Social media can have a major impact on our lives, twisting our emotions and causing fatigue and exhaustion, according to experts.
During a recent trip, I found a copy of USA Today — yes, I picked up a physical copy of a newspaper rather than browsing on a device — and found an interesting article about people being exhausted from too much social media.
It’s easy to dismiss such a claim. Social media doesn’t seem like the kind of thing that can cause emotional stress unless you allow yourself to get wrapped up in other people’s drama and we surely all know how to prevent that, right?
Apparently, we don’t.
A therapist in New York told USA Today social media can “run the gamut from being fabulously uplifting to being totally depressing and exhausting,” and that this applies for all ages of users.
What’s the problem? For one thing, social media can be quite addicting. If you doubt that, try this little test: starting right now, take a one week break from all social media. No Facebook, no Twitter, no Pinterest, no Instagram. Nope, you can’t post something about taking a break so that your friends can all respond. As of right now, you’re off the social grid: you’re disconnected for seven days. No exceptions.

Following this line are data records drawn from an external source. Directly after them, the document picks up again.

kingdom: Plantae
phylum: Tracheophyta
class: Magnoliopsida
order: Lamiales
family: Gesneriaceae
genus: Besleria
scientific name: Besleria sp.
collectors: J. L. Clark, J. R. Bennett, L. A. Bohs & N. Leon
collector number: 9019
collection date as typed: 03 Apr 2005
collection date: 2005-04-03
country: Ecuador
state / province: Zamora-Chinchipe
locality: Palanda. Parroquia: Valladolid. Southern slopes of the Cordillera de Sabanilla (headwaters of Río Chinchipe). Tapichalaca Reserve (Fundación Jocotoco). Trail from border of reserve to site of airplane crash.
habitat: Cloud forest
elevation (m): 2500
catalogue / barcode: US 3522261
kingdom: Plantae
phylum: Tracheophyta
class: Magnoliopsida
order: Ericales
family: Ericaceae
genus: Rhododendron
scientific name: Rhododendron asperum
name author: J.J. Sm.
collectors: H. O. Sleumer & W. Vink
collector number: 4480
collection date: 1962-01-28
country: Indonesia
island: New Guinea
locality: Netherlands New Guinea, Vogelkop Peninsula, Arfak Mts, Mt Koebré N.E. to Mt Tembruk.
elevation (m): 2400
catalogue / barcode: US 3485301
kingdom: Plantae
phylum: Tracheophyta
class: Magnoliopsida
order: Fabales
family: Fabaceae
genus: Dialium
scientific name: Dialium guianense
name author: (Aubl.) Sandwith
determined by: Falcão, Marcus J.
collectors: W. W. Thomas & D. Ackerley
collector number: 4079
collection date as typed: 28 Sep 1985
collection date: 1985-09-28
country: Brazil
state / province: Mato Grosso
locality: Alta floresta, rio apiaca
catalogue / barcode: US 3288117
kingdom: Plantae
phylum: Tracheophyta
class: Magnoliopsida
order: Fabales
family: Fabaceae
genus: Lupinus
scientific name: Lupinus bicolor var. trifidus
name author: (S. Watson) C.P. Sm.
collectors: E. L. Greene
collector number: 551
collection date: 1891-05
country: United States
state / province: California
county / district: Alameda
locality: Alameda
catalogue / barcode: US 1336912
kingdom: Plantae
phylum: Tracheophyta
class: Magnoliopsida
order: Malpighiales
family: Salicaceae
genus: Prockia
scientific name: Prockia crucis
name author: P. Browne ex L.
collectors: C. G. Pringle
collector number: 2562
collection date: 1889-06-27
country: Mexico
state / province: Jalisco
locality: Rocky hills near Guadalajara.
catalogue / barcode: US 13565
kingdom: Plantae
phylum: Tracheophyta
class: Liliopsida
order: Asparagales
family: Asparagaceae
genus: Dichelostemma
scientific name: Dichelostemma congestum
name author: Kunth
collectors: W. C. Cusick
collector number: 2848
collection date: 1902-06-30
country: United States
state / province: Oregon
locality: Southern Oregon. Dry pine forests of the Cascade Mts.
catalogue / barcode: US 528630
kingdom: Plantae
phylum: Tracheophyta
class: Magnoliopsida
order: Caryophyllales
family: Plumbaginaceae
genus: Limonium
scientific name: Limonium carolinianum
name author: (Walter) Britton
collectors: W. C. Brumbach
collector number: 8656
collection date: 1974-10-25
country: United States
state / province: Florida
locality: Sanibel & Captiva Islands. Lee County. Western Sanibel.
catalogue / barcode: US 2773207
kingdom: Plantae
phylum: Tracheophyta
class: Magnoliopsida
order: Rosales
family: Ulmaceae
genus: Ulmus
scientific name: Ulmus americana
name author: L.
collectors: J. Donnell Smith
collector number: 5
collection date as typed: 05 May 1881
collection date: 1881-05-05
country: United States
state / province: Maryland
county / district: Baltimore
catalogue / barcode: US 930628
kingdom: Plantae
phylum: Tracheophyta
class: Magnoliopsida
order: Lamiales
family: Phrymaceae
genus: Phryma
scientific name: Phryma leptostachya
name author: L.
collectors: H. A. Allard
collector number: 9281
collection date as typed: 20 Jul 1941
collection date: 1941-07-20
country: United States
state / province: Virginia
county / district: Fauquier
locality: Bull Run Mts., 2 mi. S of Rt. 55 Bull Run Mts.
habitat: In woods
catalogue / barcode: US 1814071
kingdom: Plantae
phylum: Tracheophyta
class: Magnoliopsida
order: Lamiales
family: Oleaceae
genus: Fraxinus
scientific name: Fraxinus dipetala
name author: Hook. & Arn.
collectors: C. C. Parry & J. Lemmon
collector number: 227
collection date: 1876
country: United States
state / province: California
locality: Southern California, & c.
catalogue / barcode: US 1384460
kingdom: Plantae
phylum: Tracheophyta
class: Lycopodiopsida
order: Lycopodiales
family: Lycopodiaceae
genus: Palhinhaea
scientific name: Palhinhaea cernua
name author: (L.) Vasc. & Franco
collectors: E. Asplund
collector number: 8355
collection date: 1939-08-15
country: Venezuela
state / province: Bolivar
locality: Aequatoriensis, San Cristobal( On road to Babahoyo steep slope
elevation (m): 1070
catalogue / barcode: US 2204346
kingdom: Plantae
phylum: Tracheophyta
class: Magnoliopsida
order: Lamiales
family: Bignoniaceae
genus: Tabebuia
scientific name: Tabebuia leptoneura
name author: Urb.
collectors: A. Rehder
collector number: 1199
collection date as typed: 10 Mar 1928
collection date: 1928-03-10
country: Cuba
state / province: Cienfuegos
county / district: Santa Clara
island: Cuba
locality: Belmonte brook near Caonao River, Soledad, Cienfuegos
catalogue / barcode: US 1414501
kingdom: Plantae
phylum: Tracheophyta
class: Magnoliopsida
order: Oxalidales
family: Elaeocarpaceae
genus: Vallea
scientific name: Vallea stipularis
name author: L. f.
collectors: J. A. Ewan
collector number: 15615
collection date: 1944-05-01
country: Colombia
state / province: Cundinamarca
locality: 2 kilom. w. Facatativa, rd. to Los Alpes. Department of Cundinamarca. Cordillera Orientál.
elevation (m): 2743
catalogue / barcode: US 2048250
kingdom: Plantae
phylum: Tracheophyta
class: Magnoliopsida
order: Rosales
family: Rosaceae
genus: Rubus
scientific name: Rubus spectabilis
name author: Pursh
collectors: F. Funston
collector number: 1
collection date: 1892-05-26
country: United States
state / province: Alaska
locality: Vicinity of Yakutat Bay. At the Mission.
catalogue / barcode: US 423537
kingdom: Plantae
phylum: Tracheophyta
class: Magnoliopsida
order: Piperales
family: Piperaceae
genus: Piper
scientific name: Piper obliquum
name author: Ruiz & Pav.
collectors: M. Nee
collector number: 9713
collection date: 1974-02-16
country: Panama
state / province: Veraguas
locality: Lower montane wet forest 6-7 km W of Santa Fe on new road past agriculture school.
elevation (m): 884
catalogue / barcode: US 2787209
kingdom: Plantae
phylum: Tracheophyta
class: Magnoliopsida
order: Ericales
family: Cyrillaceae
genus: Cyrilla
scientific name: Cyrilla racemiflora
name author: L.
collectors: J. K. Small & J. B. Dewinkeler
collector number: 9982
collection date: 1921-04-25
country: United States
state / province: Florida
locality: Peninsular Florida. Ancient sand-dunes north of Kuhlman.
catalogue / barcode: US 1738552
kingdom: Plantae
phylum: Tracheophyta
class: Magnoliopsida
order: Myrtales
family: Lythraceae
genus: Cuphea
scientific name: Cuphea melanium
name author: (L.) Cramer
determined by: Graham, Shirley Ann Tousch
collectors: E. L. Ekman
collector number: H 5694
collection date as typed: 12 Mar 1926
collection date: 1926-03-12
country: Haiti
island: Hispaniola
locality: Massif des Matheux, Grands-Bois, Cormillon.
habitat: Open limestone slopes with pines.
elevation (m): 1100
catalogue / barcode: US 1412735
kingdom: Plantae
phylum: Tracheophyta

For some of us, the idea alone is scary. That’s probably the easiest way I can think of to prove that we might just have a problem here.
Some of us, of course, have learned how to mitigate the risk since we have jobs that force us to regularly use social media in its various forms.
One of the most ironic aspects of this is that the more socially connected we are, the more socially isolated we may feel. Yes, you read that correctly.
Why? Experts blame the “comparison factor.” Consider this from the Forbes report:
We fall into the trap of comparing ourselves to others as we scroll through our feeds, and make judgements about how we measure up. One study looked at how we make comparisons to others posts, in “upward” or “downward” directions — that is, feeling that we’re either better or worse off than our friends.
Strangely enough, on social media, feeling you’re better off or or worse off than your peers can lead to depression, while in real life, it’s generally only feeling worse off that makes us feel bad.
And then there’s this bit of news that caught me by surprise: despite the fact Facebook can host some of the most bitter arguments, it’s actually Instagram that’s credited as having the most negative impact on our emotions, according to a survey of 1,500 teens:
While the photo-based platform got points for self-expression and self-identity, it was also associated with high levels of anxiety, depression, bullying and FOMO, or the “fear of missing out.”
Maybe that sudden social media vacation doesn’t sound so bad after all.